# Warmest place in Europe Jan/Feb



## charliebarnwell (Aug 16, 2006)

Hi all, we are off to Calais first week of new year, heading south and coming back sometime in March. Any advice on where to head for, we are looking for a bit of warmth for the old arthritic bones. 
Thought about heading for Israel but have been told by the boss that we are to stay in Europe! 

Thanks
Charlie


----------



## Vennwood (Feb 4, 2007)

All depends on how far you want to go. For the past four years we have travelled to the South of France - along the Cote D'Azure between Menton in the East and Le Lavandou in the West. The Nice area has one of the best climates in France at that time of year and very little rain. Temps usually get into the mid teens during the day with an occasional 20 however sometimes you can get a light night frost that is usually gone by 9 am. The biggest problem we have in the Nice/Antibes/Menton area is the lack of Aires. The main campsite open at Veille Ferme has become expensive for short stays - last year we paid over 25 Euros per night. Whereas in Le Lavandou it was free and we had exceptionally warm weather with many days into the 20's during Feb (maybe we were lucky last year)

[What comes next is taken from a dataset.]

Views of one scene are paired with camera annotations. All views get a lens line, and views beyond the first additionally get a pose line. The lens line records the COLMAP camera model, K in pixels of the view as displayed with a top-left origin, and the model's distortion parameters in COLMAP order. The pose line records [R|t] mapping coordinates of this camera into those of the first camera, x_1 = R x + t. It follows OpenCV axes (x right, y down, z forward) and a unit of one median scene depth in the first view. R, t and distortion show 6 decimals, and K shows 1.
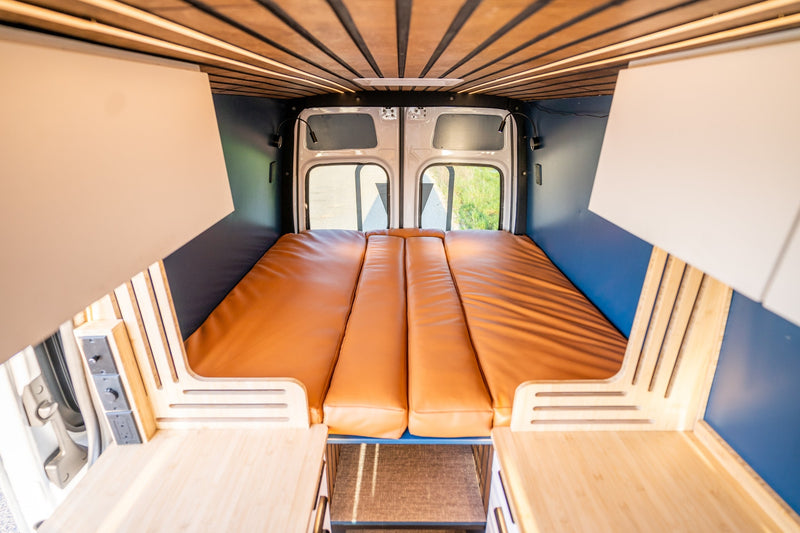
lens RADIAL K [[381.8, 0, 400.3], [0, 381.8, 265.2], [0, 0, 1]] dist [0.000674, 0.000440]
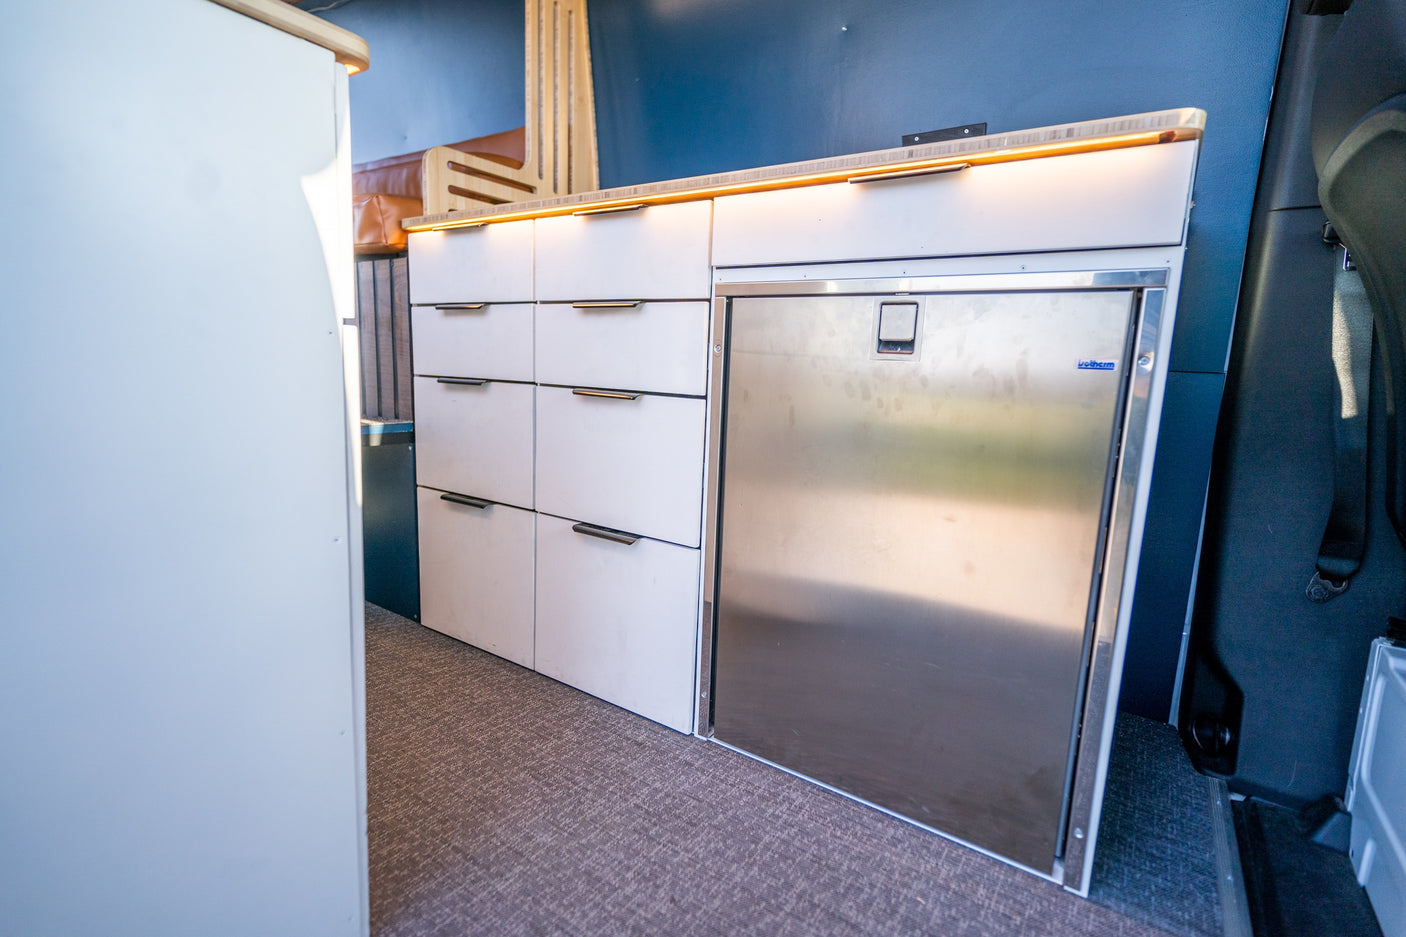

The South West is much colder and wetter. We haven't yet ventured down to Spain so others can comment on that. We did venture down into Italy and inland it was nice but all the Aires/campsites were empty during Jan/Feb and it appeared much colder than Cote D'Azure - why I don't know as it is further south.


----------



## 109334 (Jan 20, 2008)

Again depending how far you want to travel but mojacar on the costa almeria is lovely and warm and a goon campsite is just off the motorway in Los Gallardos lots of brits there...


----------



## 101405 (Oct 15, 2006)

*best weather*

Normaly the best climate in Southern Europe is east of Malaga towards Motril , I live Inland from Torre del Mar and at the moment its sunny but cold ! Temps really go down when the sun goes. Wild Camping in Torre del Mar nr the Faro is frowned upon now and the police will move vans on but there are two Campsites , laguna playa is the better of the two and Torre del mar is a good safe town ,modern and a 4km prom. very Spanish
dont be put off by the look of the area nr campsites as there are lots of construcion plans for it. We are having early cold weather so bring a good warm coat . Buen Viajes


----------